In our code of the "get_data.py" script we have applied abstraction and decomposition to improve its structure, readability and maintainability.
1. "download_file" Function:
- This function abstracts the process of downloading a file from a URL and saving it locally. It encapsulates the complexity of handling HTTP requests and file operations.
2. "filter_by_term" Function:
- This function abstracts the process of filtering a DataFrame based on specific terms in a column. It encapsulates the logic for filtering data, making it reusable across different scenarios.
1. Modularization:
- The code is divided into reusable functions (download_file and filter_by_term), each responsible for a specific task. This modular approach promotes code reuse and makes it easier to understand and maintain.
2. Separation of Concerns:
- Different functionalities (downloading files, data filtering, data manipulation, and file I/O) are separated into distinct functions, each focusing on a specific aspect of the program's functionality. This separation enhances clarity and simplifies debugging and testing.
3. Data Processing Pipeline:
- The data processing pipeline is decomposed into several stages:
- Downloading data files from URLs (download_file function).
- Filtering dataframes based on specific criteria (filter_by_term function).
- Manipulating dataframes to extract relevant information (e.g., filtering out unnecessary columns, splitting and merging dataframes).
- Writing processed data to compressed files.
4. Variable Names:
- Meaningful variable names are used throughout the code, enhancing readability and making it easier to understand the purpose of each variable.

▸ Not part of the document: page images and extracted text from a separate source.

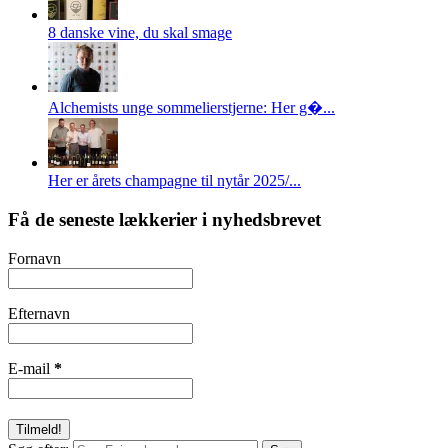
8 danske vine, du skal smage
Alchemists unge sommelierstjerne: Her g�...
Her er årets champagne til nytår 2025/...
Få de seneste lækkerier i nyhedsbrevet
Fornavn
Efternavn
E-mail
*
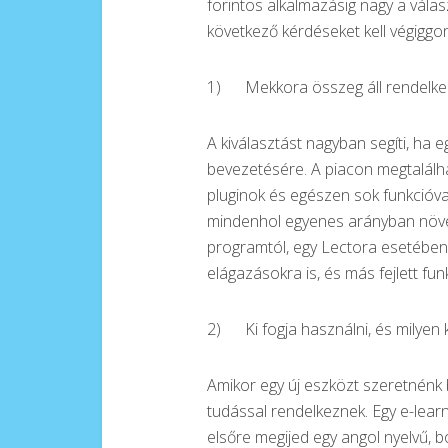
forintos alkalmazásig nagy a vála
következő kérdéseket kell végiggo
1) Mekkora összeg áll rendelke
A kiválasztást nagyban segíti, ha 
bevezetésére. A piacon megtalálha
pluginok és egészen sok funkcióval
mindenhol egyenes arányban növek
programtól, egy Lectora esetében v
elágazásokra is, és más fejlett funk
2) Ki fogja használni, és milyen 
Amikor egy új eszközt szeretnénk b
tudással rendelkeznek. Egy e-lea
elsőre megijed egy angol nyelvű, bo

Here are exapmples how we used abstraction and decomposition in our main "app.py" program:
1. Class Abstraction:
- The Movie and Actor classes abstract movie and actor objects, respectively. They encapsulate related data and functionality, such as searching for actors in a movie or movies associated with an actor. These classes hide implementation details, allowing the main code to interact with them through a simple interface.
2. Function Abstraction:
- Functions like search_term() and update_dropdown_options() encapsulate specific tasks, making the code more modular and reusable. They abstract the underlying logic, providing a clear and concise interface for interacting with the functionality they provide.
3. Dash Callback Functions:
- Callback functions abstract the logic to update UI elements based on user interactions. For example, functions like update_movies_dropdown_options() and display_output() handle interaction between dropdown components and dynamically update their options or display output accordingly. They encapsulate the logic for updating UI elements, promoting code organization and maintainability.
1. Modularization:
- The code is divided into smaller, manageable modules or functions, each responsible for a specific task. For example, the download_data() function in the Scripts.get_data module handles the downloading of data, while our other functions handle UI updates, data processing, and user interaction.
2. Function Decomposition:
- Functions are decomposed into smaller, more focused functions to achieve specific tasks. For example, the update_dropdown_options() function abstracts the logic to update dropdown options based on search values, which is reused for different dropdowns. By decomposing functionality into smaller functions, the code becomes more modular and easier to understand, maintain, and extend.